A perceived limitation of high-resolution, genome-wide oligonucleotide arrays is that, in addition to the pathogenic copy number alteration, they will also detect copy number variation of regions that may not be involved in the patient's disease phenotype. Several recent studies conducted on normal, healthy individuals have revealed extensive CNV within the human population.43, 84–90 Initial studies have suggested that there are at least 20 CNVs in each of our genomes.90 This number is likely to increase as denser arrays are used for genome-wide scanning of copy number alterations. Thus, the presence of these CNVs could potentially hinder the accurate detection of pathogenic copy number aberrations. Although this may be true for novel copy number alterations found in patients with MR/MCA, this is clearly not an issue in the detection of known genomic disorders like DGS/VCFS, PWS/AS, or WBS, all of which are associated with large, well-defined copy number alterations.3–5,7,8 Parental testing is currently used to determine whether a novel copy number alteration detected in patients with MR/MCA is de novo before it is considered potentially pathogenic.37–39,52,53

It is worth noting that not all inherited copy number alterations are benign. Thus, the parent of a severely affected patient may carry the same copy number alteration but be phenotypically normal or have a milder phenotype, as has been shown for the 22q11.2 microduplication syndrome.91,92 Conversely, not all apparently de novo copy number alterations have to be pathogenic. Based on my observations (unpublished data), many copy number alterations localize to gene-poor regions and may represent rare variants that have no relevance to the patient's phenotype. Thus, the determination of clinical relevance of any observed copy number alteration would require a thorough analysis of the altered region especially for genic content. Thus, a region that is duplicated or deleted in a patient, is de novo, and contains multiple well-characterized genes is highly likely to be pathogenic. Single gene deletions or duplications, even if de novo, will be harder to interpret unless they involve a gene that has already been associated with a known syndrome. Many of the known CNVs found in control individuals involve single genes.
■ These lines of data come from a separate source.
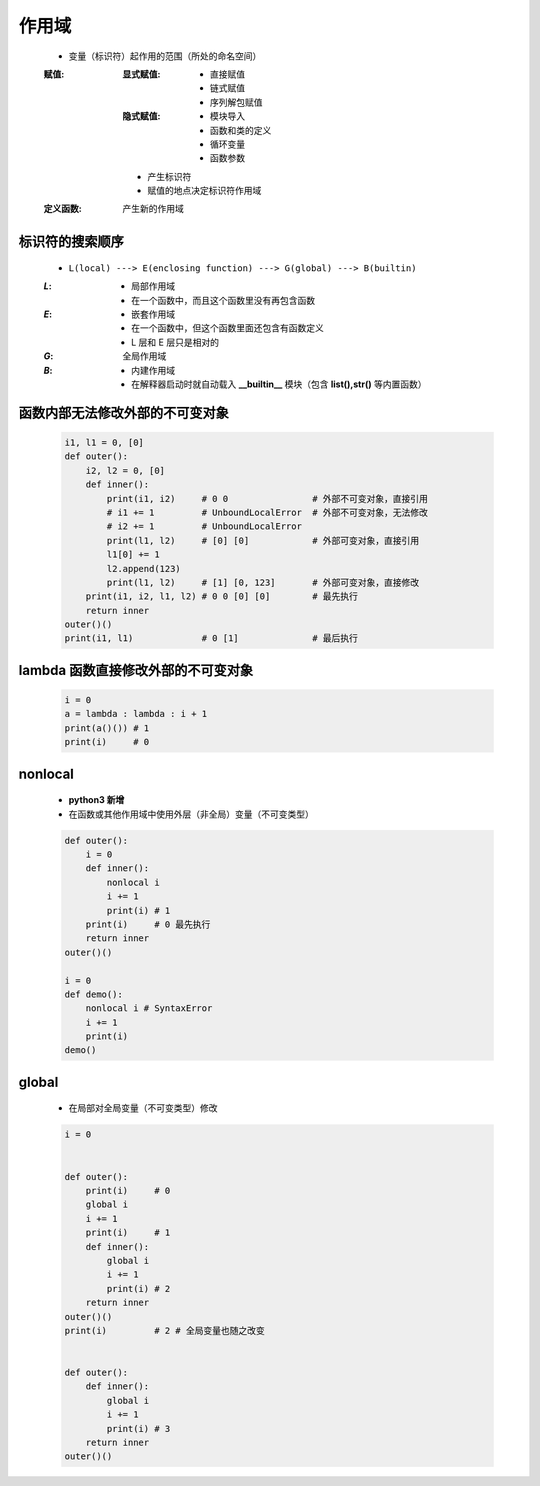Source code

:作用域
======
    - 变量（标识符）起作用的范围（所处的命名空间）
    :赋值:
        :显式赋值:
            - 直接赋值
            - 链式赋值
            - 序列解包赋值
        :隐式赋值:
            - 模块导入
            - 函数和类的定义
            - 循环变量
            - 函数参数
        - 产生标识符
        - 赋值的地点决定标识符作用域
    :定义函数: 产生新的作用域


标识符的搜索顺序
--------------
    - ``L(local) ---> E(enclosing function) ---> G(global) ---> B(builtin)``
    :`L`:
        - 局部作用域
        - 在一个函数中，而且这个函数里没有再包含函数
    :`E`:
        - 嵌套作用域
        - 在一个函数中，但这个函数里面还包含有函数定义
        - L 层和 E 层只是相对的
    :`G`: 全局作用域
    :`B`:
        - 内建作用域
        - 在解释器启动时就自动载入 **__builtin__** 模块（包含 **list(),str()** 等内置函数）


函数内部无法修改外部的不可变对象
----------------------------
    .. code-block:: python

        i1, l1 = 0, [0]
        def outer():
            i2, l2 = 0, [0]
            def inner():
                print(i1, i2)     # 0 0                # 外部不可变对象，直接引用
                # i1 += 1         # UnboundLocalError  # 外部不可变对象，无法修改
                # i2 += 1         # UnboundLocalError
                print(l1, l2)     # [0] [0]            # 外部可变对象，直接引用
                l1[0] += 1
                l2.append(123)
                print(l1, l2)     # [1] [0, 123]       # 外部可变对象，直接修改
            print(i1, i2, l1, l2) # 0 0 [0] [0]        # 最先执行
            return inner
        outer()()
        print(i1, l1)             # 0 [1]              # 最后执行


lambda 函数直接修改外部的不可变对象
-------------------------------
    .. code-block:: python

        i = 0
        a = lambda : lambda : i + 1
        print(a()()) # 1
        print(i)     # 0


nonlocal
---------
    - **python3 新增**
    - 在函数或其他作用域中使用外层（非全局）变量（不可变类型）
    .. code-block:: python

        def outer():
            i = 0
            def inner():
                nonlocal i
                i += 1
                print(i) # 1
            print(i)     # 0 最先执行
            return inner
        outer()()

        i = 0
        def demo():
            nonlocal i # SyntaxError
            i += 1
            print(i)
        demo()


global
------
    - 在局部对全局变量（不可变类型）修改
    .. code-block:: python

        i = 0


        def outer():
            print(i)     # 0
            global i
            i += 1
            print(i)     # 1
            def inner():
                global i
                i += 1
                print(i) # 2
            return inner
        outer()()
        print(i)         # 2 # 全局变量也随之改变


        def outer():
            def inner():
                global i
                i += 1
                print(i) # 3
            return inner
        outer()()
Thus, a database of CNVs found in healthy control individuals could provide a useful resource for the detection of pathogenic microdeletions and microduplications. A database of CNVs detected among multiple studies of control individuals has been created by the Toronto Center for Applied Genomics (http://projects.tcag.ca/variation/), which is periodically updated from published results. One has to be careful when using such resources, as the detection of a copy number aberration, once or a few times, in such a database does not necessarily make it a nonpathogenic CNV. These databases are highly dependent on the publications that report those particular CNVs and are not necessarily monitored for pathogenic status or authenticity. Ideally, the CNV database needs to be created from a large population of control individuals who have been clinically evaluated to rule out severe phenotypes found in patients with MR/MCA. This CNV database will then allow us to distinguish nonpathogenic CNVs from pathogenic copy number alterations detected in patients with MR/MCA using high-resolution oligonucleotide microarrays.

SUMMARY

It is clear that oligonucleotide-based microarrays are increasingly becoming the platform of choice for the detection of genome-wide copy number alterations. Further, most available high-density platforms have very good coverage across the regions that are known to be associated with clinically well-characterized genomic disorders.37–39,52,53,68,70,71 Thus, it is highly likely that genome-wide oligonucleotide arrays will be applied in clinical diagnostics in the foreseeable future. Commercial array manufacturers have already begun the process of testing and applying their high-density arrays in clinical diagnostics. Thus, it is critical that researchers, diagnostic laboratory directors, and clinicians are aware of the advantages and the limitations of these high-resolution platforms to better interpret the results and determine the clinical relevance of the copy number alterations detected in patients with MR/MCA.